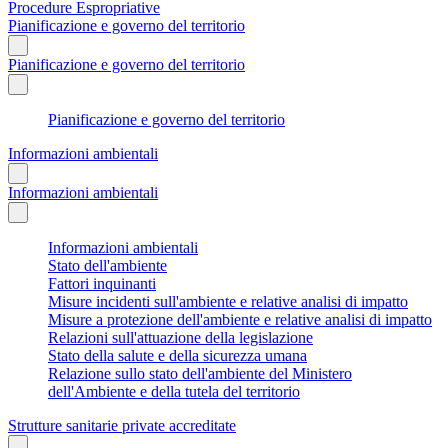
Procedure Espropriative
Pianificazione e governo del territorio
Pianificazione e governo del territorio
Pianificazione e governo del territorio
Informazioni ambientali
Informazioni ambientali
Informazioni ambientali
Stato dell'ambiente
Fattori inquinanti
Misure incidenti sull'ambiente e relative analisi di impatto
Misure a protezione dell'ambiente e relative analisi di impatto
Relazioni sull'attuazione della legislazione
Stato della salute e della sicurezza umana
Relazione sullo stato dell'ambiente del Ministero
dell'Ambiente e della tutela del territorio
Strutture sanitarie private accreditate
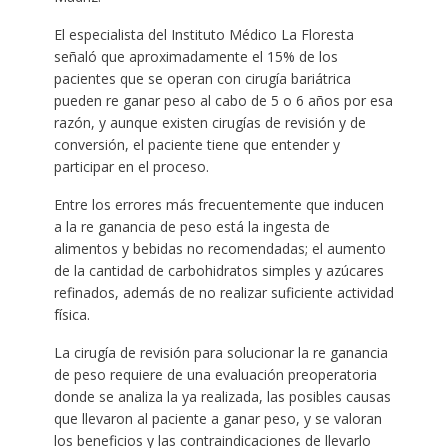
El especialista del Instituto Médico La Floresta
señaló que aproximadamente el 15% de los
pacientes que se operan con cirugía bariátrica
pueden re ganar peso al cabo de 5 o 6 años por esa
razón, y aunque existen cirugías de revisión y de
conversión, el paciente tiene que entender y
participar en el proceso.
Entre los errores más frecuentemente que inducen
a la re ganancia de peso está la ingesta de
alimentos y bebidas no recomendadas; el aumento
de la cantidad de carbohidratos simples y azúcares
refinados, además de no realizar suficiente actividad
física.
La cirugía de revisión para solucionar la re ganancia
de peso requiere de una evaluación preoperatoria
donde se analiza la ya realizada, las posibles causas
que llevaron al paciente a ganar peso, y se valoran
los beneficios y las contraindicaciones de llevarlo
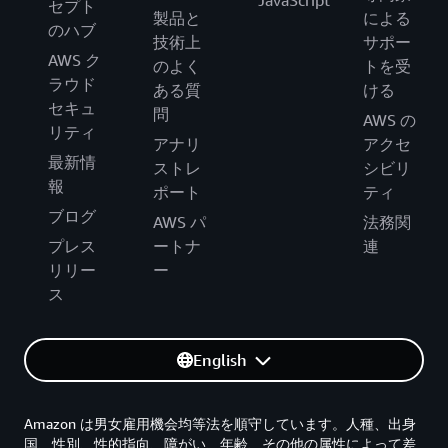
セプト
製品と
による
のハブ
技術上
サポー
AWS ク
のよく
トを受
ラウド
ある質
ける
セキュ
問
AWS の
リティ
アナリ
アクセ
最新情
ストレ
シビリ
報
ポート
ティ
ブログ
AWS パ
法務関
プレス
ートナ
連
リリー
ー
ス
English
Amazon は男女雇用機会均等法を順守しています。人種、出身
国、性別、性的指向、障がい、年齢、その他の属性によって差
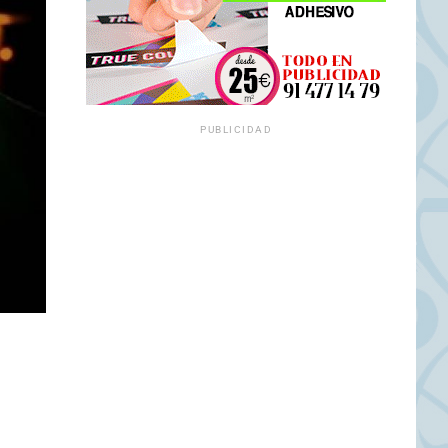
PUBLICIDAD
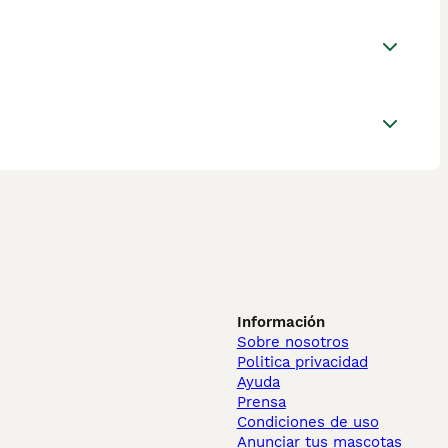
Información
Sobre nosotros
Politica privacidad
Ayuda
Prensa
Condiciones de uso
Anunciar tus mascotas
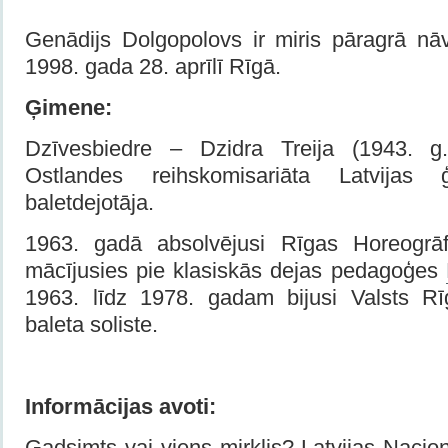
Genādijs Dolgopolovs ir miris pāragrā n
1998. gada 28. aprīlī Rīgā.
Ģimene:
Dzīvesbiedre – Dzidra Treija (1943. g
Ostlandes reihskomisariāta Latvijas 
baletdejotāja.
1963. gadā absolvējusi Rīgas Horeogrāfi
mācījusies pie klasiskās dejas pedagoģes
1963. līdz 1978. gadam bijusi Valsts Rī
baleta soliste.
Informācijas avoti:
Gadsimts vai viens mirklis? Latvijas Naci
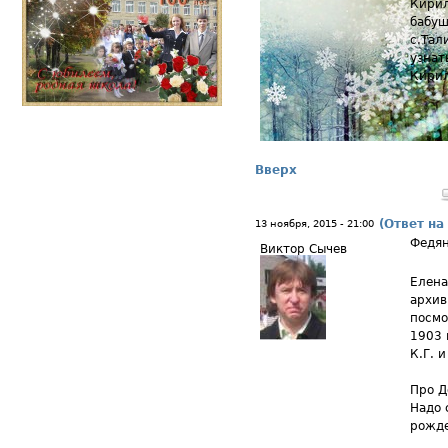
Кирил
бабуш
с.Тал
узнат
Кирил
Вверх
(Ответ на
13 ноября, 2015 - 21:00
Федя
Виктор Сычев
Елена
архив
посмо
1903 
К.Г. 
Про Д
Надо 
рожде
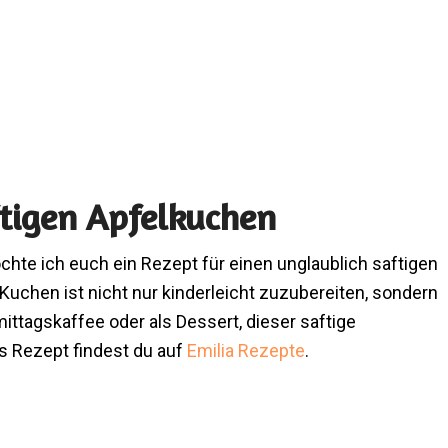
ftigen Apfelkuchen
hte ich euch ein Rezept für einen unglaublich saftigen
Kuchen ist nicht nur kinderleicht zuzubereiten, sondern
ttagskaffee oder als Dessert, dieser saftige
s Rezept findest du auf
Emilia Rezepte
.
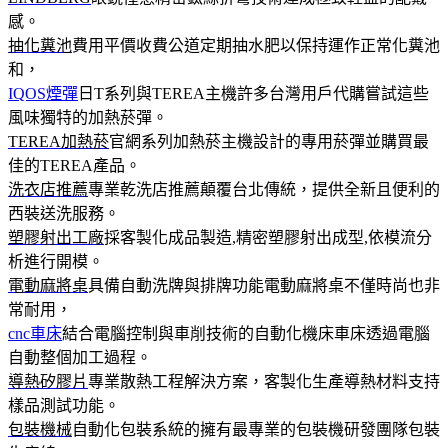
感。
抽化糞池
費用平價收費公道定期抽水肥以保持運作正常化糞池
和，
IQOS煙彈
日T系列與TEREA主機許多台灣用戶代購嘗試這些
風味獨特的加熱菸彈。
TEREA加熱菸
官網系列加熱菸主機設計的專用菸彈並購買最
佳的TEREA產品。
洗衣店推薦
專業乾洗店推薦顛覆台北傳統，提供全新且便利的
西裝送洗服務。
塑膠射出工廠
採客製化成品製造,精密塑膠射出成型,依模流分
析進行開模。
電動麻將桌
具備自動洗牌與排牌功能電動麻將桌不僅時尚也非
常耐用，
cnc車床
結合電腦控制與車削技術的自動化機床車床透過電腦
自動整個加工過程。
導熱矽膠片
專業散熱工程解決方案，客製化生產導熱材料支持
樣品測試功能。
包裝機械
自動化包裝系統的擁有最專業的包裝機研發團隊包裝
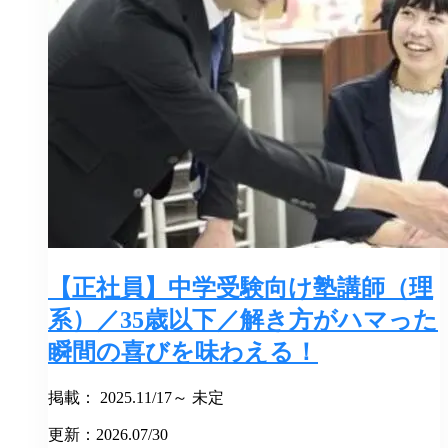
【正社員】中学受験向け塾講師（理
系）／35歳以下／解き方がハマった
瞬間の喜びを味わえる！
掲載： 2025.11/17～ 未定
更新：2026.07/30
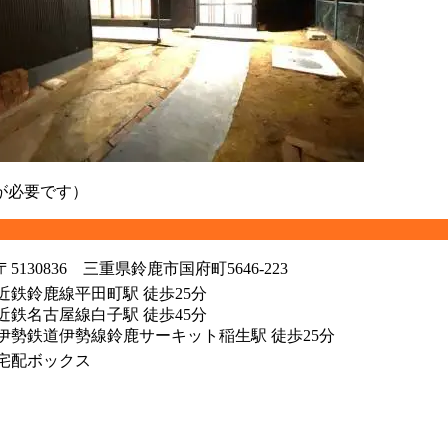
が必要です）
〒5130836
三重県鈴鹿市国府町5646-223
近鉄鈴鹿線平田町駅 徒歩25分
近鉄名古屋線白子駅 徒歩45分
伊勢鉄道伊勢線鈴鹿サーキット稲生駅 徒歩25分
宅配ボックス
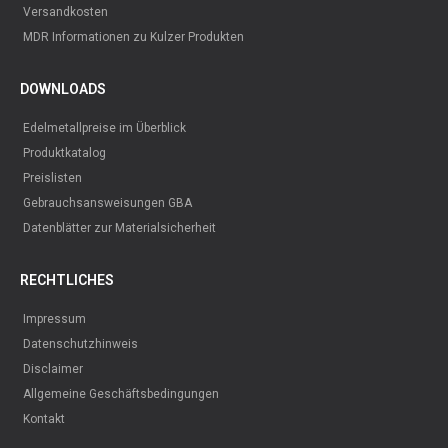
Versandkosten
MDR Informationen zu Kulzer Produkten
DOWNLOADS
Edelmetallpreise im Überblick
Produktkatalog
Preislisten
Gebrauchsansweisungen GBA
Datenblätter zur Materialsicherheit
RECHTLICHES
Impressum
Datenschutzhinweis
Disclaimer
Allgemeine Geschäftsbedingungen
Kontakt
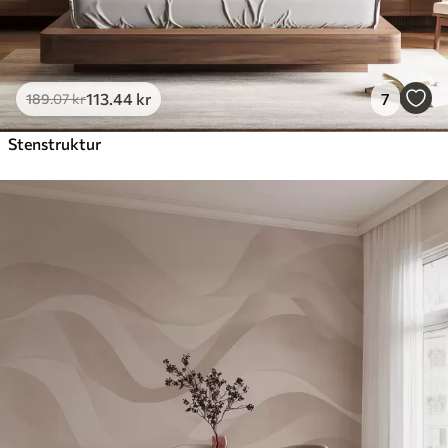
113
.44
kr
7
189
.07
kr
Stenstruktur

» **What is being asked**: Repeat the records from their start through the line that contains "Fattori inquinanti", swapping "Pianificazione" for "Programmazione" wherever it occurs and leaving everything else unchanged. Omit the pictures from your answer.

» **Written reply**:
Procedure Espropriative
Programmazione e governo del territorio
Programmazione e governo del territorio
Programmazione e governo del territorio
Informazioni ambientali
Informazioni ambientali
Informazioni ambientali
Stato dell'ambiente
Fattori inquinanti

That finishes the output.